Following last month’s Oh, Amber… post, I’m sad to have to report the Lovely Melanie has been called to the school to discuss another such incident.
Amber made one of her friends cry yesterday, calling her a “stinky baby” (no laughing at the back, please!) and trying to stop her playing with another friend.
Yeah, maybe it doesn’t sound like a big deal, but it’s not very nice. The letter also mentions a certain unruly streak that we already know Amber has, and if the teacher thinks it’s enough of a problem to call us in for a chat then as far as we’re concerned it’s serious.
Amber had Dolly taken away, was given a talking to by the Lovely Melanie and warned that I would also want to speak to her (“Really?” I asked. “Yes,” replied the Lovely Melanie).
So I sat down with her this morning. We had a chat about how being nasty would cost her friends and see her excluded from games. Is that what she wanted? I asked.
As usual, she didn’t want to reply because she knows the answer, but I pushed a bit and made her say it.

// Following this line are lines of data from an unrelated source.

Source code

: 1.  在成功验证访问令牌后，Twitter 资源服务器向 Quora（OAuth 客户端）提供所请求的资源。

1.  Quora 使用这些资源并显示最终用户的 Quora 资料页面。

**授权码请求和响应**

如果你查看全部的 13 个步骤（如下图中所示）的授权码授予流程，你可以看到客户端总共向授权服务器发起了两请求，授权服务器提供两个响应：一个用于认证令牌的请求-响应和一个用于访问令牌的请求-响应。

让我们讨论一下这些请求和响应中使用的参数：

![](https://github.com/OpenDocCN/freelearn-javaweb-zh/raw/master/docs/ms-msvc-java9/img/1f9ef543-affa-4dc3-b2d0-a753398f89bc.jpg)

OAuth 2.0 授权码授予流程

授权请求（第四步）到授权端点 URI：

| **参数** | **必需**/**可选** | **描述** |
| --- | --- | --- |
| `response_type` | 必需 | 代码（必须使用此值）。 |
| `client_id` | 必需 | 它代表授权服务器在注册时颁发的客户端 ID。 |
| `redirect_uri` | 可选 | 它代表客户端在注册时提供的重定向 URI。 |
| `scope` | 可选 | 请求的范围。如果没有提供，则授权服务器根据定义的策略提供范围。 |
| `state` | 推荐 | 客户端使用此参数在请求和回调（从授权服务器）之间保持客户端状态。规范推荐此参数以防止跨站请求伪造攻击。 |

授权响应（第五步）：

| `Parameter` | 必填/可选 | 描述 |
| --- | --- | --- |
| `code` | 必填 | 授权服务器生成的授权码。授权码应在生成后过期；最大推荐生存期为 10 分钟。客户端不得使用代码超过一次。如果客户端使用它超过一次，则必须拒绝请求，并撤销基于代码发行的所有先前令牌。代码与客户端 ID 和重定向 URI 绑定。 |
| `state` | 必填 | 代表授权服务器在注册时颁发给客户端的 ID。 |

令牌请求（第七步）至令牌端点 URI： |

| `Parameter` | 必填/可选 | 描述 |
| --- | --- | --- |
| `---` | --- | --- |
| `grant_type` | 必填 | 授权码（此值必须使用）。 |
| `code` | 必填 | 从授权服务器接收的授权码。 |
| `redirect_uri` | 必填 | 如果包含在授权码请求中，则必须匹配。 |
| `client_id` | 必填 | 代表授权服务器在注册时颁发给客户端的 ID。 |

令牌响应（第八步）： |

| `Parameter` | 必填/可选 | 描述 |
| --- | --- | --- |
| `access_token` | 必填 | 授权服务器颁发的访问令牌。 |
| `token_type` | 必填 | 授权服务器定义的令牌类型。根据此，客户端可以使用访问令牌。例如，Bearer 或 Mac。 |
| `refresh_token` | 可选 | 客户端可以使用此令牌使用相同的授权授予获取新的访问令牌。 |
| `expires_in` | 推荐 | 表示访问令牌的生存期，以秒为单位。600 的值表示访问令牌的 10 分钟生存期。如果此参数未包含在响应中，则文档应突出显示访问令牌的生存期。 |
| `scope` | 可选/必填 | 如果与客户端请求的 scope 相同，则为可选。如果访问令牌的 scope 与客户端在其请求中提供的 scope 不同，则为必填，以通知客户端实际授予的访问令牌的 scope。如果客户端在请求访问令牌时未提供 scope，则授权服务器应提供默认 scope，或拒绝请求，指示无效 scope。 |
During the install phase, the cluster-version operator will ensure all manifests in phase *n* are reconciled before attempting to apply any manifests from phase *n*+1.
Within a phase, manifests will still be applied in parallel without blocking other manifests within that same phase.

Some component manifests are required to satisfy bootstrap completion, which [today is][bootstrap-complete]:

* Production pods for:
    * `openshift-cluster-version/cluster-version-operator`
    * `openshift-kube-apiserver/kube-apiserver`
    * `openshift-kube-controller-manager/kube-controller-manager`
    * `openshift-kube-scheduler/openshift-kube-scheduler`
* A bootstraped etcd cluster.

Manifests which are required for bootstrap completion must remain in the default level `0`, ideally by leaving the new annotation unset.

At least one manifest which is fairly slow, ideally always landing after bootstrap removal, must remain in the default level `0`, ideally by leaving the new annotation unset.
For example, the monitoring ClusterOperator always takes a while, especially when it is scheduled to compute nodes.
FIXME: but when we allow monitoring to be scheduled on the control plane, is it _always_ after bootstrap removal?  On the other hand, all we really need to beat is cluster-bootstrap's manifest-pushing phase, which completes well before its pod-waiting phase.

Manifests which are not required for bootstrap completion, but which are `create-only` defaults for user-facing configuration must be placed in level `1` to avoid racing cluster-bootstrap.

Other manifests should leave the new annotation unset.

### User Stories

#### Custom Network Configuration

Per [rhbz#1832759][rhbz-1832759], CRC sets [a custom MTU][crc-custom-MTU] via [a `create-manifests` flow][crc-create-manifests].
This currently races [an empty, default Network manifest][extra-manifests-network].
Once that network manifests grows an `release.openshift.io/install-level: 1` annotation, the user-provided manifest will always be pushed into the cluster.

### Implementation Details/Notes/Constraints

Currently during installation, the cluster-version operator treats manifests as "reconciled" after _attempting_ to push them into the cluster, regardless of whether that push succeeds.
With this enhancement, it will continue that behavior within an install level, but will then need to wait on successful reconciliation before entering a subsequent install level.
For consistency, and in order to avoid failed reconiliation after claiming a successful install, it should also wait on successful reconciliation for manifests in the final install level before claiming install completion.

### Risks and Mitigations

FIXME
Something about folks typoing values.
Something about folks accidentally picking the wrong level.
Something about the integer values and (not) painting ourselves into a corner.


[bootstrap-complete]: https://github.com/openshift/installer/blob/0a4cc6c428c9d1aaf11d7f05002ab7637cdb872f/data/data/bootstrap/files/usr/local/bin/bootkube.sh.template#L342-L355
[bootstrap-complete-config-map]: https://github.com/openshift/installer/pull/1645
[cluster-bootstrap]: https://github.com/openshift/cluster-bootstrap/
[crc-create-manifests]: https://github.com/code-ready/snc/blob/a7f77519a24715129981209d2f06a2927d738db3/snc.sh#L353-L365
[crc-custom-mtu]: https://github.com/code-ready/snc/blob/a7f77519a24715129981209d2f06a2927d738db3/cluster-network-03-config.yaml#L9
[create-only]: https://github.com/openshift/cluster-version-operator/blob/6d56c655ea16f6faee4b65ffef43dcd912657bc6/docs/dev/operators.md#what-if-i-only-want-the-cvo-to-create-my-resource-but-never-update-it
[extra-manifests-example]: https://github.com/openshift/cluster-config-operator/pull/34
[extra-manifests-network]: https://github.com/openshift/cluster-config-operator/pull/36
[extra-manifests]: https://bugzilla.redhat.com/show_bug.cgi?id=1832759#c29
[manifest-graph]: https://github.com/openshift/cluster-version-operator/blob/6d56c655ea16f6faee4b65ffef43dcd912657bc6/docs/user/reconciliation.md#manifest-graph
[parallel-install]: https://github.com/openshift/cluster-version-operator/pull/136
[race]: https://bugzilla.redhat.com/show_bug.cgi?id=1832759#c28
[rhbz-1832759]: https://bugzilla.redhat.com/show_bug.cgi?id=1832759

Basically, that’s the strategy here: keep mentioning the incident, emphasising our disapproval and reminding her of the consequences again and again and again.
I also opted for a bit of good parent-bad parent: sitting down, explaining that we love her and are only treating this so seriously because we don’t want her to lose all her friends and be sad.
She’s been sent in to school today with a letter for her teacher which says we’re worried about this behaviour too and won’t tolerate it. Amber’s also been made to write a letter apologising to her friend.
Does this seem a bit over the top? Well, perhaps.
All I can tell you is the Lovely Melanie and I would both be horrified to think that our daughter was the class bully. We’ve had a small bullying problem with Millie (from the other perspective) and it would seem oddly perverse if one daughter was bullied and the other a bullier!